May 20th, 2016
Daily Market Commentary
- The Consumer Price Index in Canada was up 0.3% and 1.7% in month-over-month and year-over-year terms, respectively. Both were in line with estimates.
- Retail sales excluding Autos were down 1% in month-over-month terms in Canada, below estimates.
- Oil headed for a second weekly advance as U.S. crude production continued to decline and firefighters defended Canadian oil-sands operations from wildfires.
- Gold is heading for the longest run of weekly losses this year because of the Federal Reserve. While the metal was little changed on Friday, it was set for a third weekly drop. Traders have boosted bets that U.S. policy makers will raise interest rates in the next few months, spurred by comments from Fed officials, minutes of the last policy meeting and quickening inflation.
- Copper futures touched the lowest in three months amid renewed concerns that the Federal Reserve will soon boost U.S. interest rates and mounting speculation that demand will slow in China, the world’s biggest metals consumer.
- The fate of Kinder Morgan Inc.’s plan to triple the capacity of the only pipeline linking Alberta’s oil sands with Pacific markets now rests largely with Prime Minister Justin Trudeau, after two Canadian regulators cleared it of significant environmental impacts.
- Valeant Pharmaceuticals International Inc. received a notice of default from some of its bondholders because of a delay in filing its first-quarter financial results, the company said Thursday.
- Bombardier Inc. can complete a proposed $1 billion funding agreement with Quebec before separate negotiations with the federal government over aid are resolved, Chief Executive Officer Alain Bellemare said.
- U.S. stock-index futures rose, indicating the S&P 500 will pare a fourth weekly decline, as investors awaited a report on the housing market for signs of the strength of the economy.
- Deere & Co., the world’s biggest farm equipment manufacturer, lowered its fiscal full-year profit outlook on projections for reduced sales of tractors and combines as farmers face a decline in income.
- The U.S. Food and Drug Administration granted Pfizer, Inc. orphan drug status for its treatment of hemophilia A and hemophilia B patients with or without inhibitors, which includes routine prophylaxis to prevent or reduce the frequency of bleeding in hemophilia A and hemophilia B patients.
- European shares rebounded from their biggest decline in two weeks as crude and commodity prices recovered, while investors shrugged off concerns that a Federal Reserve rate increase as early as June will derail the U.S. economic recovery.
- Mario Draghi is discovering that the European Central Bank’s purchasing power isn’t as strong as he had hoped. Less than two years since the ECB president said he would boost the institution’s balance sheet to 3 trillion euros ($3.4 trillion) to revive inflation, he has reached that way-point and is on the verge of setting a new record.
- Volkswagen AG agreed to raise German workers’ pay after labor leaders vowed that employees won’t foot the multi-billion-euro bill to resolve its diesel-emissions scandal.
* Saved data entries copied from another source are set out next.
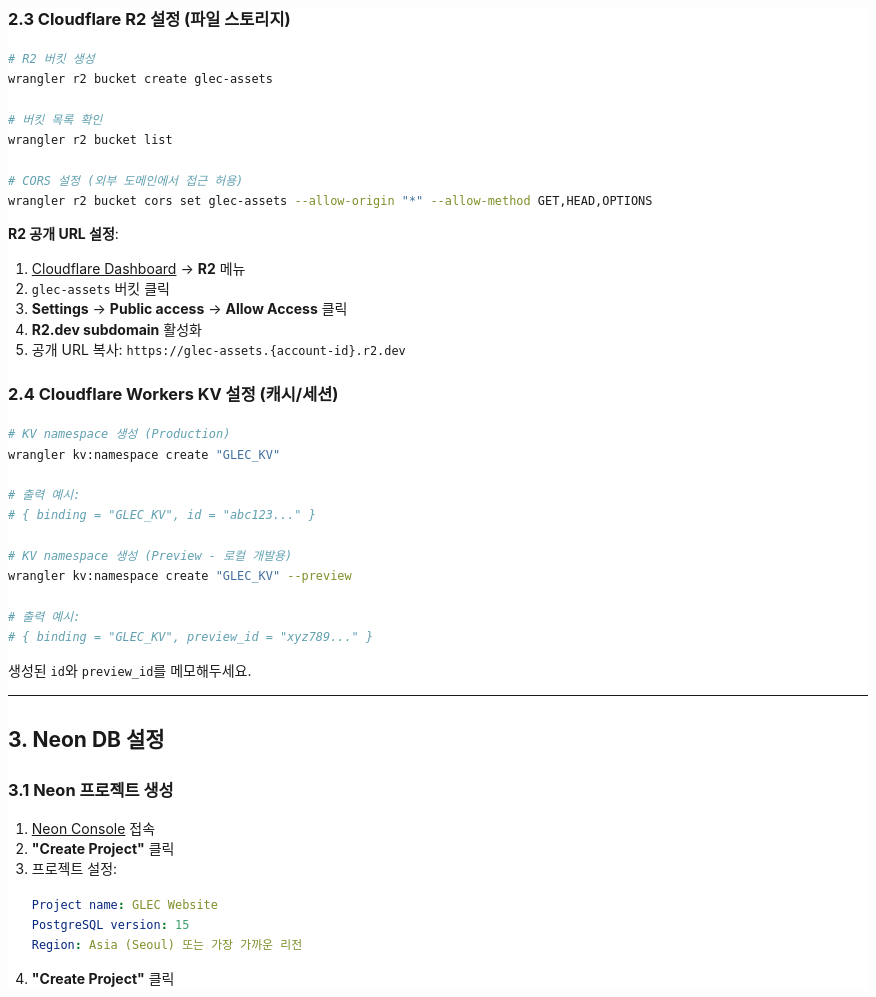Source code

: ### 2.3 Cloudflare R2 설정 (파일 스토리지)

```bash
# R2 버킷 생성
wrangler r2 bucket create glec-assets

# 버킷 목록 확인
wrangler r2 bucket list

# CORS 설정 (외부 도메인에서 접근 허용)
wrangler r2 bucket cors set glec-assets --allow-origin "*" --allow-method GET,HEAD,OPTIONS
```

**R2 공개 URL 설정**:

1. [Cloudflare Dashboard](https://dash.cloudflare.com) → **R2** 메뉴
2. `glec-assets` 버킷 클릭
3. **Settings** → **Public access** → **Allow Access** 클릭
4. **R2.dev subdomain** 활성화
5. 공개 URL 복사: `https://glec-assets.{account-id}.r2.dev`

### 2.4 Cloudflare Workers KV 설정 (캐시/세션)

```bash
# KV namespace 생성 (Production)
wrangler kv:namespace create "GLEC_KV"

# 출력 예시:
# { binding = "GLEC_KV", id = "abc123..." }

# KV namespace 생성 (Preview - 로컬 개발용)
wrangler kv:namespace create "GLEC_KV" --preview

# 출력 예시:
# { binding = "GLEC_KV", preview_id = "xyz789..." }
```

생성된 `id`와 `preview_id`를 메모해두세요.

---

## 3. Neon DB 설정

### 3.1 Neon 프로젝트 생성

1. [Neon Console](https://console.neon.tech) 접속
2. **"Create Project"** 클릭
3. 프로젝트 설정:
   ```yaml
   Project name: GLEC Website
   PostgreSQL version: 15
   Region: Asia (Seoul) 또는 가장 가까운 리전
   ```
4. **"Create Project"** 클릭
- Since it introduced seeds in 2002, Bayer AG has become the world’s third-biggest seller of crop products. But in the past year, the German chemical giant has seen that position threatened as a flurry of acquisitions sweeps the industry. Bayer’s solution? Buy its way into the No.1 spot.
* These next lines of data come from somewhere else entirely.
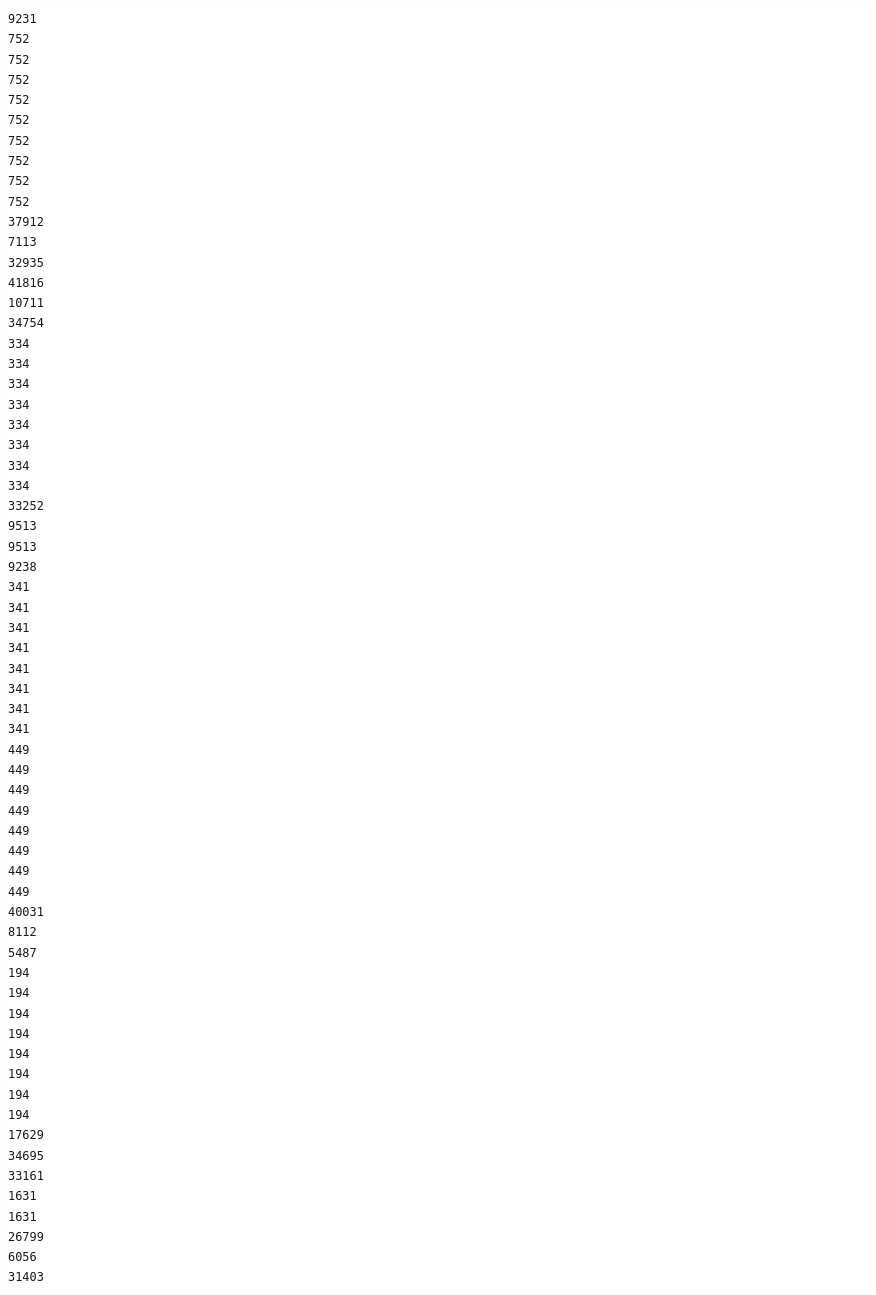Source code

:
 ```
9231
752
752
752
752
752
752
752
752
752
37912
7113
32935
41816
10711
34754
334
334
334
334
334
334
334
334
33252
9513
9513
9238
341
341
341
341
341
341
341
341
449
449
449
449
449
449
449
449
40031
8112
5487
194
194
194
194
194
194
194
194
17629
34695
33161
1631
1631
26799
6056
31403
```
- Asian stocks rebounded from a six-week low as Japanese shares climbed after the yen weakened and investors snapped up beaten down Chinese equities traded in Hong Kong.
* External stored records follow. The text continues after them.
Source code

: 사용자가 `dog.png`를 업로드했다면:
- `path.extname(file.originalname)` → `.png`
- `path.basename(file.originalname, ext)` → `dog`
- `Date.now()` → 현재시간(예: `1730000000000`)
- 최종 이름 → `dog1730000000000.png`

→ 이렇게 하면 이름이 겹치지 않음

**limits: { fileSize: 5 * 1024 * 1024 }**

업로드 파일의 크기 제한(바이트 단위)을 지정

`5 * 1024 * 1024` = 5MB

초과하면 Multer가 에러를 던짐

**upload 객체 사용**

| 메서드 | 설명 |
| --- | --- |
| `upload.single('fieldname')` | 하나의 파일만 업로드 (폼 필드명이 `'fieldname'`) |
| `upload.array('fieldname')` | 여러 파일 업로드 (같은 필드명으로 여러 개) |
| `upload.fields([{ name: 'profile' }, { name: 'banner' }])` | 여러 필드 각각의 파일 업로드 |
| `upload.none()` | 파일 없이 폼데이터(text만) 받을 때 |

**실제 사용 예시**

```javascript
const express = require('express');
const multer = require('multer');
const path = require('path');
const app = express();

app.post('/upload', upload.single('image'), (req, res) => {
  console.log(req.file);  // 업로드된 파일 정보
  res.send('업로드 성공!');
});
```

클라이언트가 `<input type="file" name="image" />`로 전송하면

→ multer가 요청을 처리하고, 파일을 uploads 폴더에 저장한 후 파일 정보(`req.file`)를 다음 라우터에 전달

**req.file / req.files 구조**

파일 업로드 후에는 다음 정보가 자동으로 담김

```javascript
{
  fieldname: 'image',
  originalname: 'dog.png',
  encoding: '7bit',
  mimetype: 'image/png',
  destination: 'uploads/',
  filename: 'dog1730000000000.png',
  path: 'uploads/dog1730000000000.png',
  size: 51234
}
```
- Japan’s debate over whether to go ahead with a 2017 sales-tax increase is shifting in the wake of stabilization in global financial markets and signs of resilience in its economy.
- Gap Inc. is closing all its 53 Old Navy outlets from Japan this year, ceding ground in the world’s third-largest economy to local-born fashion brands such as Fast Retailing Co.’s Uniqlo and Ryohin Keikaku Co.’s Muji.
*All information is taken from Bloomberg, unless otherwise noted.